> Задания:
**A)** Перечислите все качества Джейн Эйр, которые названы в эссе о тургеневской девушке.
**B)** Как в эссе о тургеневской девушке объясняется выбор Джейн Эйр в качестве героини?

> Текст для чтения:

Тургеневская девушка из Уэст-Йоркшира

Когда я задумалась, кого же выбрать героем своего эссе, вдохновившись широкой, многогранной темой «Литература в лицах», перед мысленным взором замелькали образы героев литературных произведений, нарисованные собственным воображением или сохранившиеся в памяти, благодаря удачным экранизациям. И вот среди этого множества строгих и добродушных, унылых и восторженных, умных и недалеких, сильных и безвольных, красивых и страшных лиц вспыхнул яркий образ одной героини, такой открытой, понятной мне и любимой, что мне захотелось написать именно о ней. Вспоминая её, я рисую на пока ещё чистом поле черновика изящную женскую головку с аккуратной скромной причёской – Джейн Эйр. Этот образ девочки, а затем и женщины с неимоверной силой духа, нравственностью, честностью, рассудочностью и способностью сильно любить не оставил меня равнодушной в юности, когда я читала роман Шарлотты Бронте, заставляет и сейчас видеть в нём идеальные женские качества, вопреки современному цинизму и трансформации ценностей.
 
Но вскоре я засомневалась: может быть, не менее чистый и достойный образ стоит поискать среди произведений русских писателей – и в памяти незамедлительно возникли лица благородных героинь Ивана Сергеевича Тургенева. Именно на основе обобщённого образа ряда его женских персонажей из произведений 1850–1880 гг. в русской культуре формируется литературный стереотип цельных, чистых, самоотверженных, нравственно сильных героинь, который получил название «тургеневские девушки».

> Записанные данные:
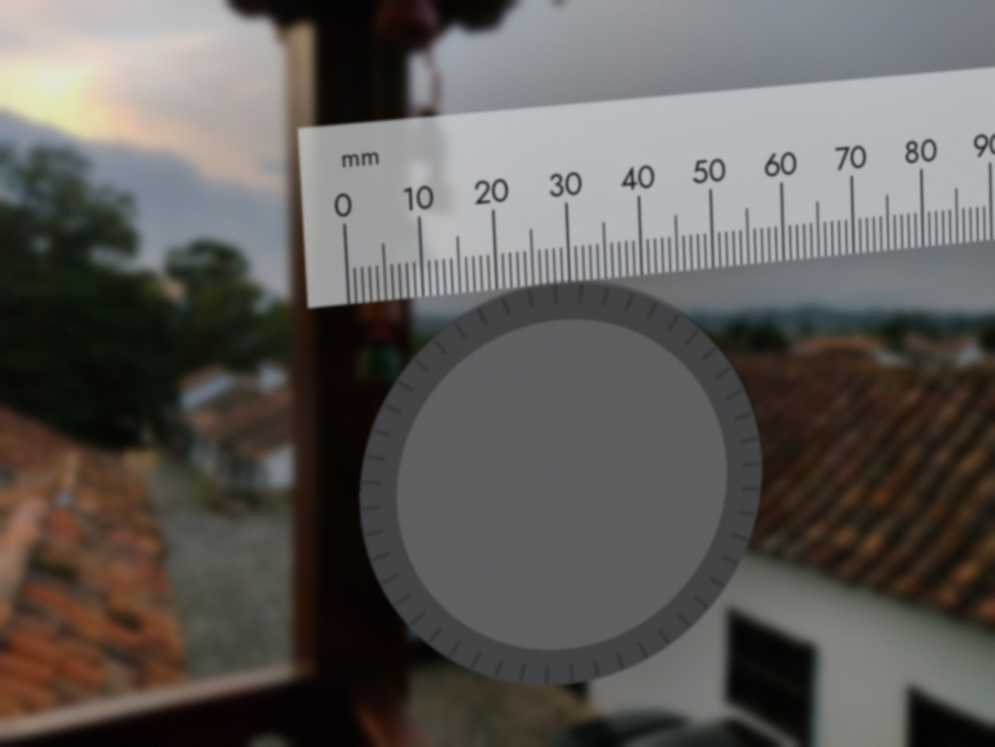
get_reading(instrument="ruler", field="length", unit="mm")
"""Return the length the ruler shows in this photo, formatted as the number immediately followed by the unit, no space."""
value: 56mm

> Ответы:
**A)** Неимоверная сила духа, нравственность, честность, рассудочность и способность сильно любить.

**B)** Образ Джейн Эйр оказался таким открытым, понятным и любимым, что захотелось написать именно о ней.